Solo la fe, como don de Dios, nos permite afianzarnos en esta creencia y sujetarnos a ella para no ser movidos jamás de ese lugar. Es necesario que el que se acerca a Dios crea que le hay, y que galardona a los que le creen y le buscan. Las ovejas destinadas desde la eternidad siguen al buen pastor, una vez que éste las llama por su nombre en forma eficaz. No se irán jamás tras el extraño, de quien ya no conocen su voz (Juan 10:1-5). La oveja del Señor reconoce la voz de su Maestro, lo sigue por siempre, ejercita la fe que le ha sido dada, no confiesa jamás el falso evangelio.

La oveja redimida reconoce la dimensión del perdón de Dios, sabe que no pudo hacer nada en favor suyo, ya que aún la fe le vino como regalo.

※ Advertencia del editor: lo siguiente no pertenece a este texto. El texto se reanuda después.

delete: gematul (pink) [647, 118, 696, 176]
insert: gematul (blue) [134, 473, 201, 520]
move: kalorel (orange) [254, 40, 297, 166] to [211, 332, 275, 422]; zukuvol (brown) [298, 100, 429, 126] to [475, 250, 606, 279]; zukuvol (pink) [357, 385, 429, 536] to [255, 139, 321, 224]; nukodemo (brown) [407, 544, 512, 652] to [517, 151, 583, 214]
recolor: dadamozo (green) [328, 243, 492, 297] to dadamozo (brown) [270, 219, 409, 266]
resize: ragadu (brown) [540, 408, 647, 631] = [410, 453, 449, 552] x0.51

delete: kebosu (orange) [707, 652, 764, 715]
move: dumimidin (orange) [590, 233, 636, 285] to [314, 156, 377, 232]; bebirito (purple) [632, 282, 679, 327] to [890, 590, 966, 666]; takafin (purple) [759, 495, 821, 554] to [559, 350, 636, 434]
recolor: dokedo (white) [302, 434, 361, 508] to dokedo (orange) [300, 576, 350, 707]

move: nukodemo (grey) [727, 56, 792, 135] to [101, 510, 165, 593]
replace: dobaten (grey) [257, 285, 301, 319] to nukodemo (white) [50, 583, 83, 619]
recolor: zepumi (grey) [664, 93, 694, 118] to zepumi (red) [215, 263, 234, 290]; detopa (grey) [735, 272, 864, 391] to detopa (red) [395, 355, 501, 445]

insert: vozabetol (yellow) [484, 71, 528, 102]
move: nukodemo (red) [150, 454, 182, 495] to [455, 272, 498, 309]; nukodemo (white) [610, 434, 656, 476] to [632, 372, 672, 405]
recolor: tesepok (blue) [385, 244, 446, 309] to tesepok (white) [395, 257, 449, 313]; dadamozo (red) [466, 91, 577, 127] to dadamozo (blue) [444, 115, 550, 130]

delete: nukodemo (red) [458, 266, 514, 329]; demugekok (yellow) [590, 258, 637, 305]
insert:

Esa oveja repetirá el verdadero evangelio como predicación, como buen fruto por ser un árbol bueno. De la abundancia de su corazón habla su boca, así que aquello que tiene dentro de sí confesará. Si tiene la palabra divina y el Espíritu de Cristo, confesará la doctrina de Cristo. El que no vive en la doctrina de Cristo sino que la transgrede, no tiene ni al Padre ni al Hijo (2 Juan 1:9-11). De suma utilidad le resulta al creyente el perseverar en la doctrina de Cristo, interés fundamental que Pablo recomendó a Timoteo. Ocupémonos de esa doctrina para alcanzar la salvación final, ya que por el conocimiento del siervo justo éste justificará a muchos.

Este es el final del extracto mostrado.